§ Excerpt to read:
"""

On Tue, Sep 12, 2006 at 08:01:51AM -0400, Marcus L. wrote:
they’re drifting in and out of phase with respect to one another. The
are weaker than the main pulses by quite a bit.
I very much doubt that the "other radar" is responsible for the
secondary pulses you see unless they arrive at a distinctly different
time in the 5 second (I think you said earlier) rotation cycle of the
radar. I presume from your description that each main pulse is either
proceeded or followed (by some short (us) interval that is unclear from
what you have written) by a weaker secondary pulse.
Almost certainly two independent radars would operate at
slightly different PRF’s (depending on how old they are that might be by
a percent or two or for more modern gear by the difference in typical
crystal oscillators in the two time bases, perhaps 10-100 ppm in usual
cases). This would result in a steady phase change between the pulses
each pulse - if you can measure it you’d presumably find it basically
linear in microseconds per pulse.
But because their antenna rotations are unlikely to be
accurately synchronized and the chance of their beams both pointing at
you at the same time slim it would be unlikely to find the pulses of one
present at the same time in the five second antenna rotation cycle as
the other at least for any extended period. And very unlikely that the
relative strength of the strong pulse and weak pulse would remain the
same as the two antennas swept past you from different distances.
Likely one would peak before the other and this could obviously result
in one being stronger for a while and then the other becoming the strong
It does sound to me like one of two other explanations is at
work here. Either you are seeing actual echos (reflections off aircraft
or ground based scatterers) which would of course always follow the
main pulse by some time interval that would depend on the additional
path length. Or the other explanation is that the radar deliberately
radiates a secondary pulse before or after the primary one (sometimes
from a different feed on the antenna).
Actual real live echoes from aircraft strike me as quite
possible to pretty probable at least unless you have a direct line of
sight to the radar and can actually see it in the distance and therefore
see such walloping huge signal from it that any echoes are too weak by
comparison to be visible within the dynamic range of your gear.

"""

§ A run of records:
"""

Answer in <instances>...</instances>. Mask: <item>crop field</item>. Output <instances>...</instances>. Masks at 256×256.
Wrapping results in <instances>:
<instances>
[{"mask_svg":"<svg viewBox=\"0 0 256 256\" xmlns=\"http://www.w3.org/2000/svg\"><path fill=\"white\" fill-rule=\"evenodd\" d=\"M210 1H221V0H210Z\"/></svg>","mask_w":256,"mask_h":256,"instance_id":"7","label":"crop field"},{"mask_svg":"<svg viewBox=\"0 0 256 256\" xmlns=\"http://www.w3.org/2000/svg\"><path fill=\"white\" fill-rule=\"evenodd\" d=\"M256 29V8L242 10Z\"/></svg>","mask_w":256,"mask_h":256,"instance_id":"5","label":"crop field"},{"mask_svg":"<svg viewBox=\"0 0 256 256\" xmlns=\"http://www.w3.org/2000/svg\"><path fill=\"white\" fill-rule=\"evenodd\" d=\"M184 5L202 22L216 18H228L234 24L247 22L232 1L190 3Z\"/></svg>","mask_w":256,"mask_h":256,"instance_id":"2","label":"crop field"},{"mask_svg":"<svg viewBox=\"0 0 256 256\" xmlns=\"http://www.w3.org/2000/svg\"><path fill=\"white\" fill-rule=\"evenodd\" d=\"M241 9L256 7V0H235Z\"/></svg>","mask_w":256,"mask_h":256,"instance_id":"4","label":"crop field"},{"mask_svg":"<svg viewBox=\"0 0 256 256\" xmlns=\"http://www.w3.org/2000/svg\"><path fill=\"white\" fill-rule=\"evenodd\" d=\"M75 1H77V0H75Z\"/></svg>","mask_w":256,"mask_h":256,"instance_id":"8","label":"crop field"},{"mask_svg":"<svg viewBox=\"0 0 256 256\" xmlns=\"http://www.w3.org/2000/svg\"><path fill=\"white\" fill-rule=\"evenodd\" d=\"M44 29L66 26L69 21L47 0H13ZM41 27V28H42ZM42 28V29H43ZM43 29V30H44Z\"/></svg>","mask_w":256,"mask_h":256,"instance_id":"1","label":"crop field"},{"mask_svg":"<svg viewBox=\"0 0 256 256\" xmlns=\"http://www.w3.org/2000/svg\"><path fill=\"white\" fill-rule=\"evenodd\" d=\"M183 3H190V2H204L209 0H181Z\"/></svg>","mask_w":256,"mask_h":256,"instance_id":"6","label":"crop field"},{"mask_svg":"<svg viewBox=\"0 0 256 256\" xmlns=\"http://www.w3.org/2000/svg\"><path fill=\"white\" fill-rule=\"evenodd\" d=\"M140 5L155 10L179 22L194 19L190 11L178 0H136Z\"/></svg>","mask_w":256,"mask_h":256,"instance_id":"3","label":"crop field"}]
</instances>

"""

§ Exercises:
(a) Echo the part of the radar discussion between "Likely one would" and "on the antenna).", inclusive.
(b) Answer these questions from the radar discussion:
(i) How long is the radar's rotation cycle, according to the writer's recollection?
(ii) For more modern gear, by roughly how many ppm might the PRFs of two independent radars differ?
(iii) From what part of the antenna is a deliberate secondary pulse sometimes radiated?
These rows have no connection to the radar discussion.

§ Responses by task:
(a)
Likely one would peak before the other and this could obviously result
in one being stronger for a while and then the other becoming the strong
It does sound to me like one of two other explanations is at
work here. Either you are seeing actual echos (reflections off aircraft
or ground based scatterers) which would of course always follow the
main pulse by some time interval that would depend on the additional
path length. Or the other explanation is that the radar deliberately
radiates a secondary pulse before or after the primary one (sometimes
from a different feed on the antenna).

(b)
(i) 5 seconds
(ii) 10-100 ppm
(iii) A different feed on the antenna